» **WHAT YOU NEED TO DO**:
Find every line in the records below that contains "intrahepatic", and copy it.
*** MATERIALS PROVIDED ***
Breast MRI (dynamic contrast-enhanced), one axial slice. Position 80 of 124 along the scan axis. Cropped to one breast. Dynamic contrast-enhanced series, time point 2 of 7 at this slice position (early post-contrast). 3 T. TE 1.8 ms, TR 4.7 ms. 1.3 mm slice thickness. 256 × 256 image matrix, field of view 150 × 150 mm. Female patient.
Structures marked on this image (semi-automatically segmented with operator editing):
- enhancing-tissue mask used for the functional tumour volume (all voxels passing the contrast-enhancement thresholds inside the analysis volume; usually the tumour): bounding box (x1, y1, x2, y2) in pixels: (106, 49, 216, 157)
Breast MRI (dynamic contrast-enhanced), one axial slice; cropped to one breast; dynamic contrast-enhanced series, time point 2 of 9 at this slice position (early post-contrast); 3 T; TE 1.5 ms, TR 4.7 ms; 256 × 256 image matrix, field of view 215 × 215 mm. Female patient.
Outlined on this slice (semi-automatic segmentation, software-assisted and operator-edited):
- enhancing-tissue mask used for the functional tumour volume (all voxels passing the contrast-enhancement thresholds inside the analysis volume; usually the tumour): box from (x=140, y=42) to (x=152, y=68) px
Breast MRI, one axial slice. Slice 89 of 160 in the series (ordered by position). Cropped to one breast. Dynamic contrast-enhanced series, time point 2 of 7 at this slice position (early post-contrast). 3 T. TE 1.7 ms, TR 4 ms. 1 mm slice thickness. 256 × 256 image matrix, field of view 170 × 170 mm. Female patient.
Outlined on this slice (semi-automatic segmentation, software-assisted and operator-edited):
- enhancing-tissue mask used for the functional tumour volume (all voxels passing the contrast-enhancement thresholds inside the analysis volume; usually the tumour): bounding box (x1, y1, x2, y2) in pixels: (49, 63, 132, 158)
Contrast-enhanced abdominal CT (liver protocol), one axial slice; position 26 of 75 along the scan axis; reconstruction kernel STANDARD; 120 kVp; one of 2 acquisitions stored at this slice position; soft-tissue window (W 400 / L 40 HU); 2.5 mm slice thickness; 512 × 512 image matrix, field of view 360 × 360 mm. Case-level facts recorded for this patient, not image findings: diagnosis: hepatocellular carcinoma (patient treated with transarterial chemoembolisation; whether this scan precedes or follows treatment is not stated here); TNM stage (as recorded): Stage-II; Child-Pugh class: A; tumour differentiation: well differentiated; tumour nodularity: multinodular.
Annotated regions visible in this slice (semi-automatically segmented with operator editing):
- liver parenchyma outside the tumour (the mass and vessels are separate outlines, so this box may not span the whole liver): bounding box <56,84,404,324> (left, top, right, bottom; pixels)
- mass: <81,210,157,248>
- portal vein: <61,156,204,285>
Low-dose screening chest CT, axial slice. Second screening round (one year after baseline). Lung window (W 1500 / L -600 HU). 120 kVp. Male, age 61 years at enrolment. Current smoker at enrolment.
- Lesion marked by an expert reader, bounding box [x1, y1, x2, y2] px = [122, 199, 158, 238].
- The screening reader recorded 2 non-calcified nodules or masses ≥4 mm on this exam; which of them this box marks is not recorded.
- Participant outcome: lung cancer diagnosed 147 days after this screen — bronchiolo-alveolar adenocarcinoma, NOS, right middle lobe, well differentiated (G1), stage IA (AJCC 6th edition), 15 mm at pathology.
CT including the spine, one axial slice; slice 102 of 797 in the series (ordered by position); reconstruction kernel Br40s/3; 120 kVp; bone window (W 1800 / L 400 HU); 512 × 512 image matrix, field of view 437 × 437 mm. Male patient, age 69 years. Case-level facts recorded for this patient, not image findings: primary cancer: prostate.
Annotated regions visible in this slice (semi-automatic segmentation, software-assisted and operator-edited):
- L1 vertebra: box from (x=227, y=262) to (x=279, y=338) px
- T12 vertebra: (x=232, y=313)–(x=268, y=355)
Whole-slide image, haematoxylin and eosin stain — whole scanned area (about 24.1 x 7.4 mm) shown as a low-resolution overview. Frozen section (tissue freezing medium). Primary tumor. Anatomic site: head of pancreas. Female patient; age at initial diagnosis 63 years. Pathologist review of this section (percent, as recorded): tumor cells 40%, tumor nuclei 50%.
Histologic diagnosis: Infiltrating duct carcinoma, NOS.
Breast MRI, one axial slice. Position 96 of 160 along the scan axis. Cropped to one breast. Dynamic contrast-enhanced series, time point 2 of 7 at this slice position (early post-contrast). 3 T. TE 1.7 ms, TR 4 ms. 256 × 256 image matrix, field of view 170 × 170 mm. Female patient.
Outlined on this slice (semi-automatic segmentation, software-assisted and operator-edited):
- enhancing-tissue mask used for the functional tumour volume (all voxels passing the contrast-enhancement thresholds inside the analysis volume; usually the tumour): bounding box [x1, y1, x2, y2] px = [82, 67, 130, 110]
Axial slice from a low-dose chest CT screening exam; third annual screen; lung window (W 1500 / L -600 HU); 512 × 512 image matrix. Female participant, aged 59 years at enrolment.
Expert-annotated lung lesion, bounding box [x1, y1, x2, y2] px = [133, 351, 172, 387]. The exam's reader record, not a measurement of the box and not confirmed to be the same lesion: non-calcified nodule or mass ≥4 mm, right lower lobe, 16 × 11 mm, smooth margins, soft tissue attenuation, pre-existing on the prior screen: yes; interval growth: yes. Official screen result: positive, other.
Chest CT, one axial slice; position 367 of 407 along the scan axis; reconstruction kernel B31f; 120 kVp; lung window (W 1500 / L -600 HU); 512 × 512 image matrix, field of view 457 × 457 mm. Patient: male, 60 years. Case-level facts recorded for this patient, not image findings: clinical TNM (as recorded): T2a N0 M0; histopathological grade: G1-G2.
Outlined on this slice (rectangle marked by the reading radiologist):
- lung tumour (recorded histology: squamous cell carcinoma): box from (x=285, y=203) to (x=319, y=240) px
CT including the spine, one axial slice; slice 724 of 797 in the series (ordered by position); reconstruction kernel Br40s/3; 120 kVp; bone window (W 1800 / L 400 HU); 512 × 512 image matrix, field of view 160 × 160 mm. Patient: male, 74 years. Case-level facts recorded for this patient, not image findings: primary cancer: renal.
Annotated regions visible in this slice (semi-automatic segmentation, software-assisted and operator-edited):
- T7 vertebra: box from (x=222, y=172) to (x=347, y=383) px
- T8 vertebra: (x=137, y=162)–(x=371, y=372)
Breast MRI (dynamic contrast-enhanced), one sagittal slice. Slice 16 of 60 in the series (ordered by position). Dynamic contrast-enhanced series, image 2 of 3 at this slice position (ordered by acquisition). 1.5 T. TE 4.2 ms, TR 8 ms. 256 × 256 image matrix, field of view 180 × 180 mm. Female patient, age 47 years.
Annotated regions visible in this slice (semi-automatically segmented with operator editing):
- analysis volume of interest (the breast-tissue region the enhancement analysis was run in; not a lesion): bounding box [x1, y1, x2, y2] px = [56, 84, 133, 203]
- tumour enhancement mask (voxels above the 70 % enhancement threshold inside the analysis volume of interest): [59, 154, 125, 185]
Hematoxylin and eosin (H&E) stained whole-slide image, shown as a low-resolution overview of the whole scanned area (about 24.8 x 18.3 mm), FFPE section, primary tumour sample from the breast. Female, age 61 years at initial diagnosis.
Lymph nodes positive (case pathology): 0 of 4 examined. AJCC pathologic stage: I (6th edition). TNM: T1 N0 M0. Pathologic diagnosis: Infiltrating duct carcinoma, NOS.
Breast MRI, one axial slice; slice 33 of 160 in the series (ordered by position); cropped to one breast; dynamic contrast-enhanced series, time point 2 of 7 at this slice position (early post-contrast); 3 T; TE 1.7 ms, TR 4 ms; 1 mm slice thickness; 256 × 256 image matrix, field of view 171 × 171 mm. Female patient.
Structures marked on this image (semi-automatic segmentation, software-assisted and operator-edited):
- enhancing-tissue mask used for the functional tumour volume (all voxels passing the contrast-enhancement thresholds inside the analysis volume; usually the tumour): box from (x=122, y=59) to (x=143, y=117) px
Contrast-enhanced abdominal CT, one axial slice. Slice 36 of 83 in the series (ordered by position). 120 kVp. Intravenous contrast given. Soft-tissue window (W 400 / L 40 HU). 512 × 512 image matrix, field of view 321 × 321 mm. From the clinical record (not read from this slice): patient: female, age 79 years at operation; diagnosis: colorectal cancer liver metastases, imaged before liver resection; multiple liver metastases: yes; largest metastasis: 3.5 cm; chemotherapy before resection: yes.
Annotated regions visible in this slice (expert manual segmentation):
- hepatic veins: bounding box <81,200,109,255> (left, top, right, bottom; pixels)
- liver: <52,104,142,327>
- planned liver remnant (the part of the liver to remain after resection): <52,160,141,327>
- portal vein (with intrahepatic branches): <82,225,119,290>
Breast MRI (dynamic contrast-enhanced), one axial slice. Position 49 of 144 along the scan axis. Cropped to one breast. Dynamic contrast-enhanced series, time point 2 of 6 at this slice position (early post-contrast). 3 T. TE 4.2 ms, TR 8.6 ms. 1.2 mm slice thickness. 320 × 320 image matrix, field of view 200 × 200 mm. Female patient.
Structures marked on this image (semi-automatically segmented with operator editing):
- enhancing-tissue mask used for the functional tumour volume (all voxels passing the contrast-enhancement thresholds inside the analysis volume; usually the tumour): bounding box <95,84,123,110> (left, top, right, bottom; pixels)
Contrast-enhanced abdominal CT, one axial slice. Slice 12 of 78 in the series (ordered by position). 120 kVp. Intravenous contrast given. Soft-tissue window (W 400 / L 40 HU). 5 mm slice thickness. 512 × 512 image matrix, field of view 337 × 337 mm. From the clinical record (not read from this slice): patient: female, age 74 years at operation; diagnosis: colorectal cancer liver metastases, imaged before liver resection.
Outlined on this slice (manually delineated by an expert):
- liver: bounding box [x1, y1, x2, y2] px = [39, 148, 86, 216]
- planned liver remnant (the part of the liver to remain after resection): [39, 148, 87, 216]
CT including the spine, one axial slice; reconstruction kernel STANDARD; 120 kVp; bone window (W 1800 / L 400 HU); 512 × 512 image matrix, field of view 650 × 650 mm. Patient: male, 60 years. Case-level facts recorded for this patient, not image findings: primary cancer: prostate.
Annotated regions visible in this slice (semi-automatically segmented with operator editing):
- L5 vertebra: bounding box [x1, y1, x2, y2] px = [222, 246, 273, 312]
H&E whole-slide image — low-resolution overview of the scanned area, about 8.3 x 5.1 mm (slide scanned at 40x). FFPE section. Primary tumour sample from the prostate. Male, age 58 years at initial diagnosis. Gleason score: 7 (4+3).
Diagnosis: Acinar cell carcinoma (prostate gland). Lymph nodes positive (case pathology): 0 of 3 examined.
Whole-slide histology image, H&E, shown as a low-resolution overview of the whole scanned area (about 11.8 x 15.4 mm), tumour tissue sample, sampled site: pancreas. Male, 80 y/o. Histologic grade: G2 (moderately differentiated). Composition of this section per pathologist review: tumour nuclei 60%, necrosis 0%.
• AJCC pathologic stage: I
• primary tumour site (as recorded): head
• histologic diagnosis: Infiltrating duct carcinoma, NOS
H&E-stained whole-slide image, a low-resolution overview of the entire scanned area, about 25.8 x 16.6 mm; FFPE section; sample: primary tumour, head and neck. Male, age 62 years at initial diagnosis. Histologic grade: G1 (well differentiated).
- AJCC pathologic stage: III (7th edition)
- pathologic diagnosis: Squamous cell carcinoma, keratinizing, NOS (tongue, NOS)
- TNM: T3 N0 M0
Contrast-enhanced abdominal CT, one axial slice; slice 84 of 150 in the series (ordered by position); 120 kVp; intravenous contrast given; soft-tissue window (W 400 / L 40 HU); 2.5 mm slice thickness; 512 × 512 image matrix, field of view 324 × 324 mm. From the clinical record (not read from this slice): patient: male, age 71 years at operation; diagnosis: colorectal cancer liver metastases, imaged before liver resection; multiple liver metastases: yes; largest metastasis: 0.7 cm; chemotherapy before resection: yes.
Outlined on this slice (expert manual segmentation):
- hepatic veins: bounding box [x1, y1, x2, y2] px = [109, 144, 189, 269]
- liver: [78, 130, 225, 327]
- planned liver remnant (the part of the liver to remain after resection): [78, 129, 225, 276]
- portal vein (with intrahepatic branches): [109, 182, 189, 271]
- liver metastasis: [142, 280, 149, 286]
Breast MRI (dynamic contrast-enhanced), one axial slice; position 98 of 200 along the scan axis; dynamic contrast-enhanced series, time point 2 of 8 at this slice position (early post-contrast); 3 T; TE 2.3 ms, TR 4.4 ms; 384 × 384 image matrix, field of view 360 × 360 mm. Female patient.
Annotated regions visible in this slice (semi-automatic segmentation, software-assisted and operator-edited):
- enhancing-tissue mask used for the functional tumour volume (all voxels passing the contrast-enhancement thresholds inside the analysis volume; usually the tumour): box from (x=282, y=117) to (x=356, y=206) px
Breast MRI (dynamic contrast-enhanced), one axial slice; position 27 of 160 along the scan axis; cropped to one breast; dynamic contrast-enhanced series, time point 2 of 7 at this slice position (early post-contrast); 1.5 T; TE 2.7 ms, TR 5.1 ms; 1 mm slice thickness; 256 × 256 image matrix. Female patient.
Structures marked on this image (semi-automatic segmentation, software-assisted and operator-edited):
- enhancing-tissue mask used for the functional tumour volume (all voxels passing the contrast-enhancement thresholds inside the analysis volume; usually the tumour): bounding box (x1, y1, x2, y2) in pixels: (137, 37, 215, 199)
***
» **ANSWER TO THIS PROBLEM**:
- portal vein (with intrahepatic branches): <82,225,119,290>
- portal vein (with intrahepatic branches): [109, 182, 189, 271]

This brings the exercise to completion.